↓

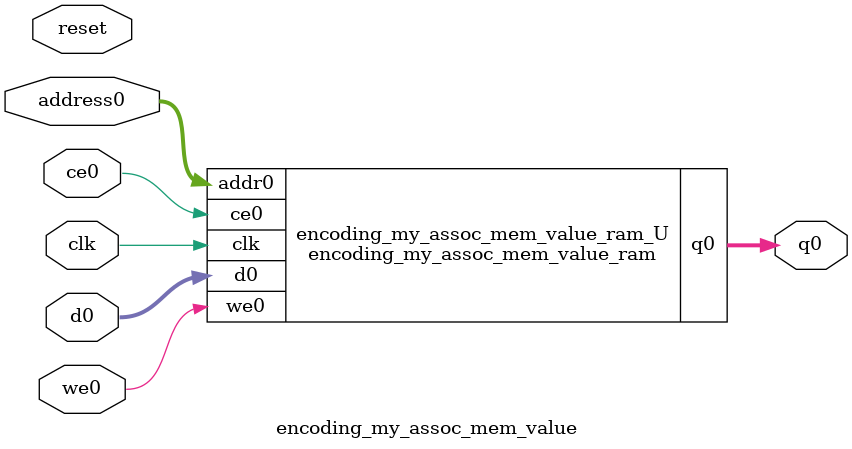
<source format=v>
`timescale 1 ns / 1 ps
module encoding_my_assoc_mem_value_ram (addr0, ce0, d0, we0, q0,  clk);

parameter DWIDTH = 12;
parameter AWIDTH = 6;
parameter MEM_SIZE = 64;

input[AWIDTH-1:0] addr0;
input ce0;
input[DWIDTH-1:0] d0;
input we0;
output reg[DWIDTH-1:0] q0;
input clk;

reg [DWIDTH-1:0] ram[0:MEM_SIZE-1];




always @(posedge clk)  
begin 
    if (ce0) begin
        if (we0) 
            ram[addr0] <= d0; 
        q0 <= ram[addr0];
    end
end


endmodule

`timescale 1 ns / 1 ps
module encoding_my_assoc_mem_value(
    reset,
    clk,
    address0,
    ce0,
    we0,
    d0,
    q0);

parameter DataWidth = 32'd12;
parameter AddressRange = 32'd64;
parameter AddressWidth = 32'd6;
input reset;
input clk;
input[AddressWidth - 1:0] address0;
input ce0;
input we0;
input[DataWidth - 1:0] d0;
output[DataWidth - 1:0] q0;



encoding_my_assoc_mem_value_ram encoding_my_assoc_mem_value_ram_U(
    .clk( clk ),
    .addr0( address0 ),
    .ce0( ce0 ),
    .we0( we0 ),
    .d0( d0 ),
    .q0( q0 ));

endmodule


</source>
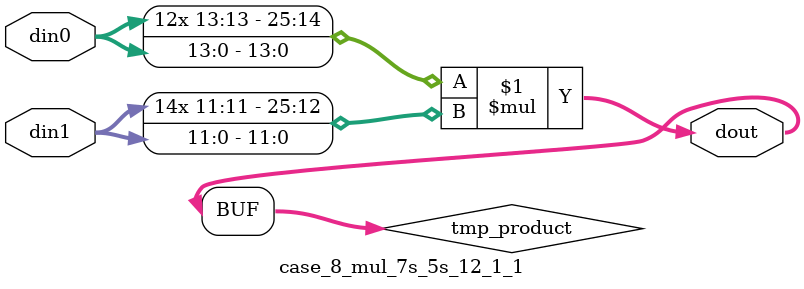
<source format=v>

`timescale 1 ns / 1 ps

 (* use_dsp = "no" *)  module case_8_mul_7s_5s_12_1_1(din0, din1, dout);
parameter ID = 1;
parameter NUM_STAGE = 0;
parameter din0_WIDTH = 14;
parameter din1_WIDTH = 12;
parameter dout_WIDTH = 26;

input [din0_WIDTH - 1 : 0] din0; 
input [din1_WIDTH - 1 : 0] din1; 
output [dout_WIDTH - 1 : 0] dout;

wire signed [dout_WIDTH - 1 : 0] tmp_product;



























assign tmp_product = $signed(din0) * $signed(din1);








assign dout = tmp_product;





















endmodule

</source>
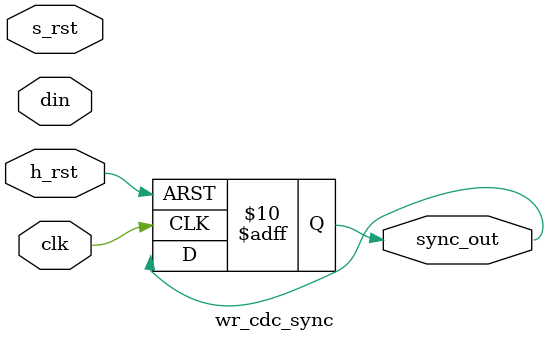
<source format=sv>
`timescale 1ns/1ps

module wr_cdc_sync #(parameter ADDRESS_WIDTH = 0, SYNC_STAGE = 0, SOFT_RESET = 0 )
	(output    logic  [ADDRESS_WIDTH:0] sync_out,
     input     logic  [ADDRESS_WIDTH:0] din     ,
	 input     logic              clk     ,
     input     logic              h_rst   ,
     input     logic              s_rst
    );
	 
	 	

logic [ADDRESS_WIDTH:0] q1,q2;

always_ff @( posedge clk or negedge h_rst)
begin
	if (!h_rst)
	begin
	    q1          <= ({ADDRESS_WIDTH{1'b0}});
        q2          <= ({ADDRESS_WIDTH{1'b0}});
	    sync_out    <= ({ADDRESS_WIDTH{1'b0}});
    end
    else 
        if (s_rst && (SOFT_RESET == 2 || SOFT_RESET == 3) )
    begin
	    q1          <= ({ADDRESS_WIDTH{1'b0}});
        q2          <= ({ADDRESS_WIDTH{1'b0}});
   	    sync_out    <= ({ADDRESS_WIDTH{1'b0}});
    end

	else 
        if (SYNC_STAGE == 2)
	begin
    	q1          <= din;
	    sync_out    <= q1 ;
    end
    else 
        if (SYNC_STAGE == 3)
	begin
	    q1          <= din;
        q2          <= q1 ;
	    sync_out    <= q2 ;
    end
end

endmodule




</source>
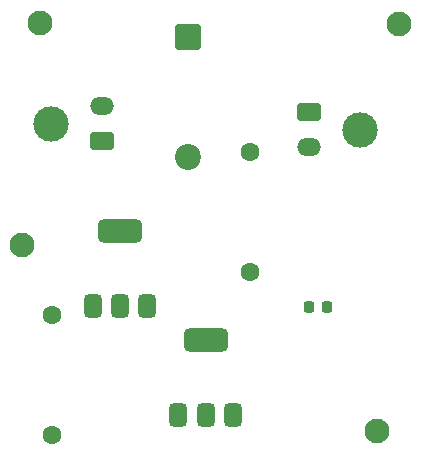
<source format=gbr>
%TF.GenerationSoftware,KiCad,Pcbnew,9.0.4*%
%TF.CreationDate,2025-10-16T23:04:56-05:00*%
%TF.ProjectId,new project,6e657720-7072-46f6-9a65-63742e6b6963,rev?*%
%TF.SameCoordinates,Original*%
%TF.FileFunction,Soldermask,Top*%
%TF.FilePolarity,Negative*%
%FSLAX46Y46*%
G04 Gerber Fmt 4.6, Leading zero omitted, Abs format (unit mm)*
G04 Created by KiCad (PCBNEW 9.0.4) date 2025-10-16 23:04:56*
%MOMM*%
%LPD*%
G01*
G04 APERTURE LIST*
G04 Aperture macros list*
%AMRoundRect*
0 Rectangle with rounded corners*
0 $1 Rounding radius*
0 $2 $3 $4 $5 $6 $7 $8 $9 X,Y pos of 4 corners*
0 Add a 4 corners polygon primitive as box body*
4,1,4,$2,$3,$4,$5,$6,$7,$8,$9,$2,$3,0*
0 Add four circle primitives for the rounded corners*
1,1,$1+$1,$2,$3*
1,1,$1+$1,$4,$5*
1,1,$1+$1,$6,$7*
1,1,$1+$1,$8,$9*
0 Add four rect primitives between the rounded corners*
20,1,$1+$1,$2,$3,$4,$5,0*
20,1,$1+$1,$4,$5,$6,$7,0*
20,1,$1+$1,$6,$7,$8,$9,0*
20,1,$1+$1,$8,$9,$2,$3,0*%
G04 Aperture macros list end*
%ADD10C,1.600000*%
%ADD11C,2.100000*%
%ADD12RoundRect,0.249999X-0.850001X0.850001X-0.850001X-0.850001X0.850001X-0.850001X0.850001X0.850001X0*%
%ADD13C,2.200000*%
%ADD14C,3.000000*%
%ADD15RoundRect,0.250001X-0.759999X0.499999X-0.759999X-0.499999X0.759999X-0.499999X0.759999X0.499999X0*%
%ADD16O,2.020000X1.500000*%
%ADD17RoundRect,0.375000X0.375000X-0.625000X0.375000X0.625000X-0.375000X0.625000X-0.375000X-0.625000X0*%
%ADD18RoundRect,0.500000X1.400000X-0.500000X1.400000X0.500000X-1.400000X0.500000X-1.400000X-0.500000X0*%
%ADD19RoundRect,0.225000X-0.225000X-0.250000X0.225000X-0.250000X0.225000X0.250000X-0.225000X0.250000X0*%
%ADD20RoundRect,0.250001X0.759999X-0.499999X0.759999X0.499999X-0.759999X0.499999X-0.759999X-0.499999X0*%
G04 APERTURE END LIST*
D10*
%TO.C,R1*%
X130250000Y-73420000D03*
X130250000Y-83580000D03*
%TD*%
D11*
%TO.C,H4*%
X141000000Y-97000000D03*
%TD*%
%TO.C,H3*%
X111000000Y-81250000D03*
%TD*%
D12*
%TO.C,D1*%
X125000000Y-63670000D03*
D13*
X125000000Y-73830000D03*
%TD*%
D14*
%TO.C,J2*%
X139570000Y-71500000D03*
D15*
X135250000Y-70000000D03*
D16*
X135250000Y-73000000D03*
%TD*%
D17*
%TO.C,Q1*%
X116950000Y-86400000D03*
X119250000Y-86400000D03*
D18*
X119250000Y-80100000D03*
D17*
X121550000Y-86400000D03*
%TD*%
%TO.C,Q2*%
X124200000Y-95650000D03*
X126500000Y-95650000D03*
D18*
X126500000Y-89350000D03*
D17*
X128800000Y-95650000D03*
%TD*%
D11*
%TO.C,H2*%
X142920720Y-62595760D03*
%TD*%
D19*
%TO.C,C1*%
X135225000Y-86500000D03*
X136775000Y-86500000D03*
%TD*%
D11*
%TO.C,H1*%
X112481360Y-62458600D03*
%TD*%
D14*
%TO.C,J1*%
X113395000Y-71000000D03*
D20*
X117715000Y-72500000D03*
D16*
X117715000Y-69500000D03*
%TD*%
D10*
%TO.C,R2*%
X113500000Y-87170000D03*
X113500000Y-97330000D03*
%TD*%
M02*

</source>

↑

• EXERCISE DIRECTIONS
Each line of the data above that contains "AddressWidth" counts once; report the total alone.

• RESULT OF THE EXERCISE
2